**Exercise prompt:** Each entry must come back word for word; drop the images as you go.
____________________
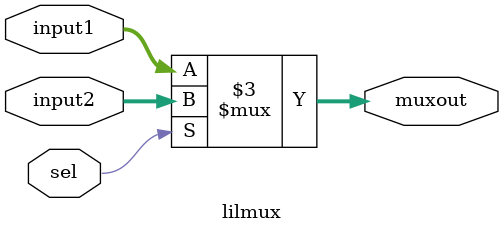
<source format=sv>
module lilmux(
	input [7:0] input1,
	input [7:0] input2,
	input sel,
	output reg [7:0] muxout
);

always_comb begin

	if(sel)
		muxout = input2;
	else
		muxout = input1;
		
end
endmodule
</source>
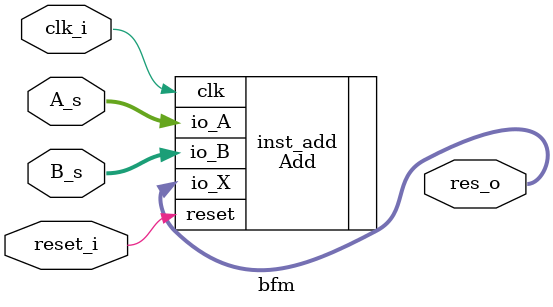
<source format=v>
`timescale 1ns/1ps

module bfm(
input   clk_i,
input   reset_i,
input   [7:0] A_s,
input   [7:0] B_s,
output  reg [7:0] res_o
);

Add inst_add(
    .io_A(A_s),
    .io_B(B_s),
    .io_X(res_o),
    .clk(clk_i),
    .reset(reset_i)
);

initial begin
    //$dumpfile("dump.vcd");
    //$dumpvars;
end

endmodule
</source>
____________________
**Solution for this task:**
<source format=sv>
module lilmux(
	input [7:0] input1,
	input [7:0] input2,
	input sel,
	output reg [7:0] muxout
);

always_comb begin

	if(sel)
		muxout = input2;
	else
		muxout = input1;
		
end
endmodule
</source>
<source format=v>
`timescale 1ns/1ps

module bfm(
input   clk_i,
input   reset_i,
input   [7:0] A_s,
input   [7:0] B_s,
output  reg [7:0] res_o
);

Add inst_add(
    .io_A(A_s),
    .io_B(B_s),
    .io_X(res_o),
    .clk(clk_i),
    .reset(reset_i)
);

initial begin
    //$dumpfile("dump.vcd");
    //$dumpvars;
end

endmodule
</source>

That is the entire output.